# Anyone drive a Honda Civic?



## Steve_Chatt (Nov 15, 2014)

Does anyone drive a Honda Civic? I am a new driver awaiting background check. I have a 2014 Honda Civic, and was curious if anyone else has one, and how has it been working out for you?

Steve


----------



## saltlaker (Nov 18, 2014)

I've been driving a 2014 civic for about 2 months. It works great.


----------



## Steve_Chatt (Nov 15, 2014)

Awesome. I was worried it may be small in the back.


----------



## saltlaker (Nov 18, 2014)

I've had several people comment on how nice it is to be picked up in a new car. My car is 8 months old. When people are in the back seat I try to slide my seat up a bit to give them more leg room.


----------



## Steve_Chatt (Nov 15, 2014)

Ok, awesome! Yeah.. its a super nice car. And you cant beat the 30+ MPG


----------



## Markisonit (Dec 3, 2014)

Steve_Chatt said:


> Awesome. I was worried it may be small in the back.


When you get 4 pax at an airport, all with luggage, it could be a problem. I checked into a civic and a corolla. Did the back seat test with myself and 2 good size salesmen. It was tight.
I did the same with a Camry and it has ample room. This is what I bought.


----------



## Jeep Daddy (Jan 10, 2015)

I use a 2006 Civic Hybrid.

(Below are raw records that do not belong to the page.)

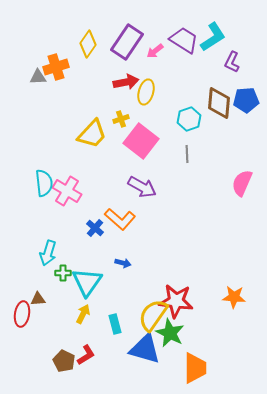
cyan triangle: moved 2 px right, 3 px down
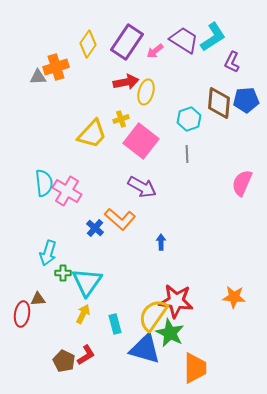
blue arrow: moved 38 px right, 21 px up; rotated 105 degrees counterclockwise
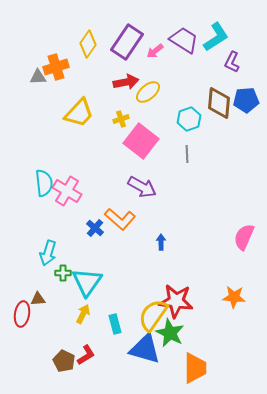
cyan L-shape: moved 3 px right
yellow ellipse: moved 2 px right; rotated 35 degrees clockwise
yellow trapezoid: moved 13 px left, 21 px up
pink semicircle: moved 2 px right, 54 px down
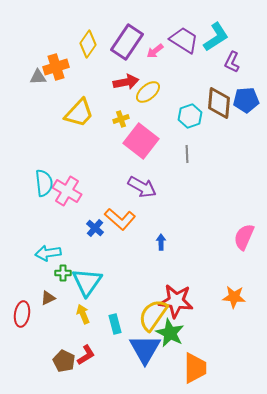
cyan hexagon: moved 1 px right, 3 px up
cyan arrow: rotated 65 degrees clockwise
brown triangle: moved 10 px right, 1 px up; rotated 21 degrees counterclockwise
yellow arrow: rotated 48 degrees counterclockwise
blue triangle: rotated 44 degrees clockwise
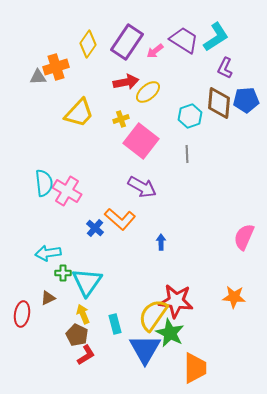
purple L-shape: moved 7 px left, 6 px down
brown pentagon: moved 13 px right, 26 px up
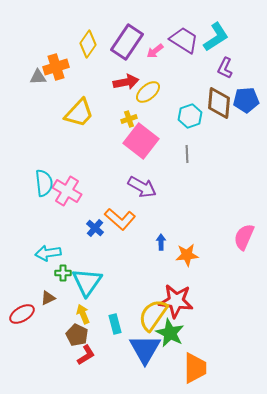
yellow cross: moved 8 px right
orange star: moved 47 px left, 42 px up; rotated 10 degrees counterclockwise
red ellipse: rotated 50 degrees clockwise
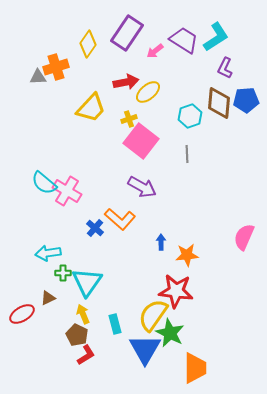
purple rectangle: moved 9 px up
yellow trapezoid: moved 12 px right, 5 px up
cyan semicircle: rotated 136 degrees clockwise
red star: moved 10 px up
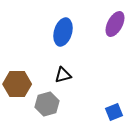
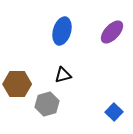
purple ellipse: moved 3 px left, 8 px down; rotated 15 degrees clockwise
blue ellipse: moved 1 px left, 1 px up
blue square: rotated 24 degrees counterclockwise
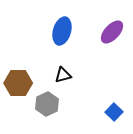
brown hexagon: moved 1 px right, 1 px up
gray hexagon: rotated 10 degrees counterclockwise
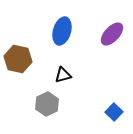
purple ellipse: moved 2 px down
brown hexagon: moved 24 px up; rotated 12 degrees clockwise
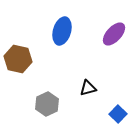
purple ellipse: moved 2 px right
black triangle: moved 25 px right, 13 px down
blue square: moved 4 px right, 2 px down
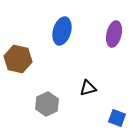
purple ellipse: rotated 30 degrees counterclockwise
blue square: moved 1 px left, 4 px down; rotated 24 degrees counterclockwise
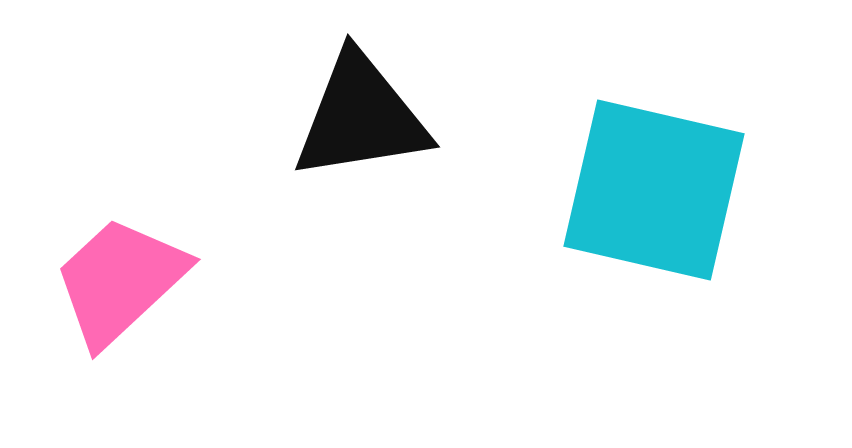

I've taken 2 people to the airport with luggage but taking 3 would probably be a problem. I wonder how long Uber will let me keep driving my 2006 car.


----------



## Markisonit (Dec 3, 2014)

Uber let me drive my 2004 car but the City of Houston says it has to be minimum 2007 and 2008 starting in July with less than 150k miles. They will have inspectors on hand to issue the permits and make sure everything is up to their standards. Good luck!


----------



## driedpie (Jun 30, 2021)

It is a nice car. Just go for it and trust me you will feel very special when you will drive it.
ds emulator jiofilocalhtml.run


----------



## Bork_Bork_Bork (May 20, 2019)

driedpie said:


> It is a nice car. Just go for it and trust me you will feel very special when you will drive it.


Replying to a 6 year old thread……you’re gonna do great here….lol


----------



## TomTheAnt (Jan 1, 2019)

Thanks for registering and bringing back to life this worthless eight year old thread.


----------